::: Supplied material

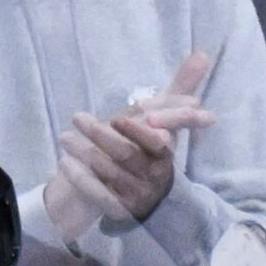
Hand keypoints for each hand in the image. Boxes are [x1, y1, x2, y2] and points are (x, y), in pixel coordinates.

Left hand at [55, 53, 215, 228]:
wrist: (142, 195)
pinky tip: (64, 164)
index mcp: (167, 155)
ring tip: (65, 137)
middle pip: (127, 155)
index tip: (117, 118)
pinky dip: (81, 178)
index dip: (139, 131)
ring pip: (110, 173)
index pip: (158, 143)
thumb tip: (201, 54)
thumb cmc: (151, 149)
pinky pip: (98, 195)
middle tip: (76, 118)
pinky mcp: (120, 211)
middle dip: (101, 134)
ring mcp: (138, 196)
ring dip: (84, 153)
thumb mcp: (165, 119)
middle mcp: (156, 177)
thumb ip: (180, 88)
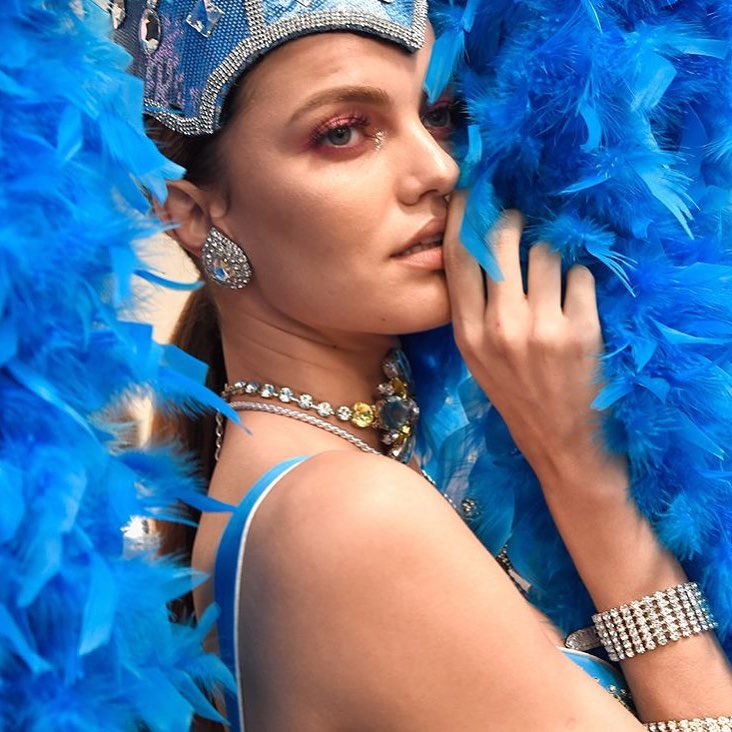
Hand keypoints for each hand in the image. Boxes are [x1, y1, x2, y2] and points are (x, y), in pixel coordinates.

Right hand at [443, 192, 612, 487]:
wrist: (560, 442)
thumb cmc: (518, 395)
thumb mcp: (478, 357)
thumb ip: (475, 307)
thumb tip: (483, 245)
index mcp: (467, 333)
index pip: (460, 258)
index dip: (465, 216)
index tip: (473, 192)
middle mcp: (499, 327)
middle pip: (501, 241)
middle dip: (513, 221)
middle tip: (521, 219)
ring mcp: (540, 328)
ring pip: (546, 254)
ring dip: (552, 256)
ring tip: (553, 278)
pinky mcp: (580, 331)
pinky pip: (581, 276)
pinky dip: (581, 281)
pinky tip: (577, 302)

::::::
::: Supplied material

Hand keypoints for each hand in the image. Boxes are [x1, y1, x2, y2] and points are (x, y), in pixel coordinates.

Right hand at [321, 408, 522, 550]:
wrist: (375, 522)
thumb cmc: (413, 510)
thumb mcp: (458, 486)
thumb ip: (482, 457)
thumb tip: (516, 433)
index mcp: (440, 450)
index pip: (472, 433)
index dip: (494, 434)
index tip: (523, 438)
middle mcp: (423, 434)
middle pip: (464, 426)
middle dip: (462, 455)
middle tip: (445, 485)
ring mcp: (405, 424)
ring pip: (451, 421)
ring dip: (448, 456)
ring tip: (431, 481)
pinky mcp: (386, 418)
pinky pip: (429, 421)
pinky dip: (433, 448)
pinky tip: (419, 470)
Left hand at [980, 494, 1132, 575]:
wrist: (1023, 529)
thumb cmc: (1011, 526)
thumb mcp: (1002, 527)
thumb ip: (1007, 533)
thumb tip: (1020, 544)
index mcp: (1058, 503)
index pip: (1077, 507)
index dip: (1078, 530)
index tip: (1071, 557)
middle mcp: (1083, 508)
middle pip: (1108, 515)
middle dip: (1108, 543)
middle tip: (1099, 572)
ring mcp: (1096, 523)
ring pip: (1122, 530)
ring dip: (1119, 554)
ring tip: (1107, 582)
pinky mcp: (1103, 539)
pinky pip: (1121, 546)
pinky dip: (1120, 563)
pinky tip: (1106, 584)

::::::

## What you will do
Take the material above and output only the lines from the one that contains "thumb mcp: (165, 119)" through the one that contains "pinky dip: (581, 281)", ends included and images left out.

## Answer section
thumb mcp: (165, 119)
middle mcp: (156, 177)
thumb ip: (180, 88)
Hand keypoints for each hand in the image. Boxes are [x1, y1, x2, y2] and points are (x, y), in pixel coordinates.

Right hand at [443, 192, 612, 487]:
wrist: (560, 442)
thumb cmc: (518, 395)
thumb mcp: (478, 357)
thumb ip: (475, 307)
thumb tip: (483, 245)
index mcp: (467, 333)
index pip: (460, 258)
index dip: (465, 216)
index tip: (473, 192)
middle mcp: (499, 327)
middle pip: (501, 241)
middle dip: (513, 221)
middle tip: (521, 219)
ring mcp: (540, 328)
ring pip: (546, 254)
ring dip: (552, 256)
ring tip: (553, 278)
pinky mcp: (580, 331)
pinky pip: (581, 276)
pinky dip: (581, 281)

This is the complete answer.